### TRY IT
Pull every line with "most" from the data below and copy it.

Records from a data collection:
====
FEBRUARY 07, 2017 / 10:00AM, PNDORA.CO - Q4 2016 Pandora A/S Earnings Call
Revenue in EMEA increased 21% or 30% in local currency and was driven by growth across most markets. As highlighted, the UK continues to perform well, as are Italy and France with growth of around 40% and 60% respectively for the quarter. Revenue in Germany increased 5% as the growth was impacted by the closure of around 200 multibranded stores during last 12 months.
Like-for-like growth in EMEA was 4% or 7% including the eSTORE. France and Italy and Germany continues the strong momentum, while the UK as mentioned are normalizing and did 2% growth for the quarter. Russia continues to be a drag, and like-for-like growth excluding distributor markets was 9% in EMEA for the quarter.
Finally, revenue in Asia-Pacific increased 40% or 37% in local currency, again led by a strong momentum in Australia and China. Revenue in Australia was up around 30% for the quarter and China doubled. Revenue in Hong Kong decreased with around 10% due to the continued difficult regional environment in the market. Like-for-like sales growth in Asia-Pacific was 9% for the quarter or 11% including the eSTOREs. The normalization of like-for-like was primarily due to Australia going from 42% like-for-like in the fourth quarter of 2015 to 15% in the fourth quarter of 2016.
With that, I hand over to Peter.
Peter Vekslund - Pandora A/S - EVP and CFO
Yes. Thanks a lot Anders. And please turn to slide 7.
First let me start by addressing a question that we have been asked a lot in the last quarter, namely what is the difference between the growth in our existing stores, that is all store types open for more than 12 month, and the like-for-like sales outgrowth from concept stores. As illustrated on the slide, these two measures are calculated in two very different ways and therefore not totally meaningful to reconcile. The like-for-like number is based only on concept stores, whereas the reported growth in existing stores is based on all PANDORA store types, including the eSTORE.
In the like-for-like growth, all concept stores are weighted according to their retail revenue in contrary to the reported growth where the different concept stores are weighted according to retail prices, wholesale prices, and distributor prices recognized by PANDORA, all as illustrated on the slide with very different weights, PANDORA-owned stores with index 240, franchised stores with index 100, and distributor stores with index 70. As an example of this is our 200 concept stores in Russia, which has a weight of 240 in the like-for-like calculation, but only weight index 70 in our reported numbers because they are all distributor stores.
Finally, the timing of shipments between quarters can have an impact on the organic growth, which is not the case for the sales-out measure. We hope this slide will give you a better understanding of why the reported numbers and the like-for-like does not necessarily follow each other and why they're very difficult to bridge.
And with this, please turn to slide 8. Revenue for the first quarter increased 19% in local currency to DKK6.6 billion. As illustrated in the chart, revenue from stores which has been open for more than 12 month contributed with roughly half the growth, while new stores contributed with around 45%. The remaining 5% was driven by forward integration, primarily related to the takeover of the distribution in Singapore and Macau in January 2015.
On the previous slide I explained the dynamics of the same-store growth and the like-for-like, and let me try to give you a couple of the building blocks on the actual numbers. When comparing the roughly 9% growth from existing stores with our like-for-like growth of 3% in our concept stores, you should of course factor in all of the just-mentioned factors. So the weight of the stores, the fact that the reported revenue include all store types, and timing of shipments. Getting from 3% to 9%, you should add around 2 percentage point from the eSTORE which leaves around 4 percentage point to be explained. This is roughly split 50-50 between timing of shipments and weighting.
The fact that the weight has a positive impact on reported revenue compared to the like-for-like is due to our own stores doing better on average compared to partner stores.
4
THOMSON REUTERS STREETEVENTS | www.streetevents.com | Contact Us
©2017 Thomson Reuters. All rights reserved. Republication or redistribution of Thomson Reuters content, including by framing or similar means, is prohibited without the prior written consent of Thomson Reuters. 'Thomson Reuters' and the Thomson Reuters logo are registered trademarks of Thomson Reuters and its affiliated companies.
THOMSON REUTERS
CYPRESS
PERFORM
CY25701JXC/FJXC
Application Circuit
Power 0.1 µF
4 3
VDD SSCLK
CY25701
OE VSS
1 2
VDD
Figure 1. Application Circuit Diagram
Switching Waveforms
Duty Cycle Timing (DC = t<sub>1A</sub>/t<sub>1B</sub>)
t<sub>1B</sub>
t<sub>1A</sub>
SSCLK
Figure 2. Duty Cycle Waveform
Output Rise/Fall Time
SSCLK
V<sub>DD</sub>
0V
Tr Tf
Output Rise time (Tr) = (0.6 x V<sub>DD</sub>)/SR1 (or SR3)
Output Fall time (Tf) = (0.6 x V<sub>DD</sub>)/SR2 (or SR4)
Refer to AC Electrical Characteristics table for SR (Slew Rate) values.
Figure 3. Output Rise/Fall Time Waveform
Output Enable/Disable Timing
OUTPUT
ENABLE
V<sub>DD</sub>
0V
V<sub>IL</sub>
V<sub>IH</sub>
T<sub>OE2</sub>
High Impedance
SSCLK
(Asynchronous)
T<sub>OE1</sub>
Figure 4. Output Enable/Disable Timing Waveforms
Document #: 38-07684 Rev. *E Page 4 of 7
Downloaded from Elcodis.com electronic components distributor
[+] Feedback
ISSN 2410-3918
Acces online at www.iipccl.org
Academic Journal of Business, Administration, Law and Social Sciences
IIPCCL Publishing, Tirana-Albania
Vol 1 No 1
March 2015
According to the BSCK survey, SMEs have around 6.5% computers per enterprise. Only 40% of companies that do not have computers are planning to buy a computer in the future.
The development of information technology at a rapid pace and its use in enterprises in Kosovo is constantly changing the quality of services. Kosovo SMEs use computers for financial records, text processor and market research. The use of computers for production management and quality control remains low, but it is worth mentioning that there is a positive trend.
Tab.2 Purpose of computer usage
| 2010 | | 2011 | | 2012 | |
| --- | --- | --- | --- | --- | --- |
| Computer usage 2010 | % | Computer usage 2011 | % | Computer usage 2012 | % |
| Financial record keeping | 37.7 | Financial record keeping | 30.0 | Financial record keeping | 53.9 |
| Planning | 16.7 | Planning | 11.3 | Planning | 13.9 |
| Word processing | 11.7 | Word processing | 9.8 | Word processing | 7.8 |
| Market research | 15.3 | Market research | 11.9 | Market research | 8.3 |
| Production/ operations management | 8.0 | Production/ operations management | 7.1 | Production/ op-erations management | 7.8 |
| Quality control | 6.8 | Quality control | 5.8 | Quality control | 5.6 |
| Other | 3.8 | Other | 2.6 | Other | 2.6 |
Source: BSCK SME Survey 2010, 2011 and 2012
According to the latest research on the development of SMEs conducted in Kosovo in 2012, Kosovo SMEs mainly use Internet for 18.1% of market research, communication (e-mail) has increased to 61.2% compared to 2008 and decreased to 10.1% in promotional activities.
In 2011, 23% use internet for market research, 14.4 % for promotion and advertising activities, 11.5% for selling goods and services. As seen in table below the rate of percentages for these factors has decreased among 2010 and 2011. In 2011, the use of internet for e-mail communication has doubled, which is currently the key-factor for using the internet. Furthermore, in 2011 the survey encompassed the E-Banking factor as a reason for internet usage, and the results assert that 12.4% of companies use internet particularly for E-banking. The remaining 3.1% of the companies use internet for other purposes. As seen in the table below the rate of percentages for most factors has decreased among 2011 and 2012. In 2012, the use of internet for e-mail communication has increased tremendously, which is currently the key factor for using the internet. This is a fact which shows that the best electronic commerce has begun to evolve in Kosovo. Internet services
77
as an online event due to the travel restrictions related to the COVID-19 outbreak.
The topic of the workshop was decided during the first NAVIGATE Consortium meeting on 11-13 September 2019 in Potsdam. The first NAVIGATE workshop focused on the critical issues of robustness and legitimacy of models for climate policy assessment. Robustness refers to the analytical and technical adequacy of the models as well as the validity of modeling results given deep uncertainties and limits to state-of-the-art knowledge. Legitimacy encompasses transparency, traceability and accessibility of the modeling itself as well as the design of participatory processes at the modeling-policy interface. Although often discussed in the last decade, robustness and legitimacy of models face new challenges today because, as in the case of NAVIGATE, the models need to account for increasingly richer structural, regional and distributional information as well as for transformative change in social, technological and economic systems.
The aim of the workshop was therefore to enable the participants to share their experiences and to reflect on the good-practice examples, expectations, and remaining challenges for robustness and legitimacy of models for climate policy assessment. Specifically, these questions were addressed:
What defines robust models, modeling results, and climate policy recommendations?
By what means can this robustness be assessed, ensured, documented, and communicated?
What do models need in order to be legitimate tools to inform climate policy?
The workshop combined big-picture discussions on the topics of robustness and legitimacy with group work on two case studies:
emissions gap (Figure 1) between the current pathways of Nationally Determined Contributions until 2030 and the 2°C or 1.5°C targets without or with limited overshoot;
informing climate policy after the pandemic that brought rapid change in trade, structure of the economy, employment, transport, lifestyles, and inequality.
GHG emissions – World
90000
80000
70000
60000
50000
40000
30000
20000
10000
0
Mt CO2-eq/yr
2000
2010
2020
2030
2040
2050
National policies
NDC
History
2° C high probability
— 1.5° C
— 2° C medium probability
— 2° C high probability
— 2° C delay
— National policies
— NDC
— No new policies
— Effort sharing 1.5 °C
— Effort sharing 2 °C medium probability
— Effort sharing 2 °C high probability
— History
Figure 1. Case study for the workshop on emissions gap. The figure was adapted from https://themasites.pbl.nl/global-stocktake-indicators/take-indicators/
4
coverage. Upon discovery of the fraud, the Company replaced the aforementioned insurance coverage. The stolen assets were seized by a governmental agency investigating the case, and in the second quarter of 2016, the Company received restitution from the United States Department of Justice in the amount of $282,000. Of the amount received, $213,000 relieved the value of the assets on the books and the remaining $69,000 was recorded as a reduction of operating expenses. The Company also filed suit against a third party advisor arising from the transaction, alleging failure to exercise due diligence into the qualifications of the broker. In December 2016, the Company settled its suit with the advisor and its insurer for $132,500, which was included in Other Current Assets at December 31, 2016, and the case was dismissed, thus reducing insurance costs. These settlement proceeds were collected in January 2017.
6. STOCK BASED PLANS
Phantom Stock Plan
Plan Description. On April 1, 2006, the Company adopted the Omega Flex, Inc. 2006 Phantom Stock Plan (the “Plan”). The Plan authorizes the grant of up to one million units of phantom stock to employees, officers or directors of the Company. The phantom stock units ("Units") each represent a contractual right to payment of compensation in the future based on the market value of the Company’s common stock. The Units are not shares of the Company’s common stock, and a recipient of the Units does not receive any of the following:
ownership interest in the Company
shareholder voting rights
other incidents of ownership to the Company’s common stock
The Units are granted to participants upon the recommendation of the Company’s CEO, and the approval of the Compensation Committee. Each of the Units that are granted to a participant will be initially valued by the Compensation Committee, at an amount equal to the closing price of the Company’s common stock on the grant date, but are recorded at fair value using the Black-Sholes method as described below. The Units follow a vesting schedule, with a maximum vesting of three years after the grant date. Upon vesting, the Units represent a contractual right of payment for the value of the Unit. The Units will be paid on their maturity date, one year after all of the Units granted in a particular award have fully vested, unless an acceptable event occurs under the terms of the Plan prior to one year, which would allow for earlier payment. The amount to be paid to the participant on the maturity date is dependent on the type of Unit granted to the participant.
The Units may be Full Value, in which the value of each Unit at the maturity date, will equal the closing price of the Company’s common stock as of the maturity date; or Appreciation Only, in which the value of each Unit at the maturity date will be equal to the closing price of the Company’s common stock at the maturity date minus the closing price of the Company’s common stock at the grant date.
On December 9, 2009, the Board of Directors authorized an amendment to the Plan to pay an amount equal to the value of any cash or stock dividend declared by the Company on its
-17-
====
### TASK RESULT
Revenue in EMEA increased 21% or 30% in local currency and was driven by growth across most markets. As highlighted, the UK continues to perform well, as are Italy and France with growth of around 40% and 60% respectively for the quarter. Revenue in Germany increased 5% as the growth was impacted by the closure of around 200 multibranded stores during last 12 months.
In 2011, 23% use internet for market research, 14.4 % for promotion and advertising activities, 11.5% for selling goods and services. As seen in table below the rate of percentages for these factors has decreased among 2010 and 2011. In 2011, the use of internet for e-mail communication has doubled, which is currently the key-factor for using the internet. Furthermore, in 2011 the survey encompassed the E-Banking factor as a reason for internet usage, and the results assert that 12.4% of companies use internet particularly for E-banking. The remaining 3.1% of the companies use internet for other purposes. As seen in the table below the rate of percentages for most factors has decreased among 2011 and 2012. In 2012, the use of internet for e-mail communication has increased tremendously, which is currently the key factor for using the internet. This is a fact which shows that the best electronic commerce has begun to evolve in Kosovo. Internet services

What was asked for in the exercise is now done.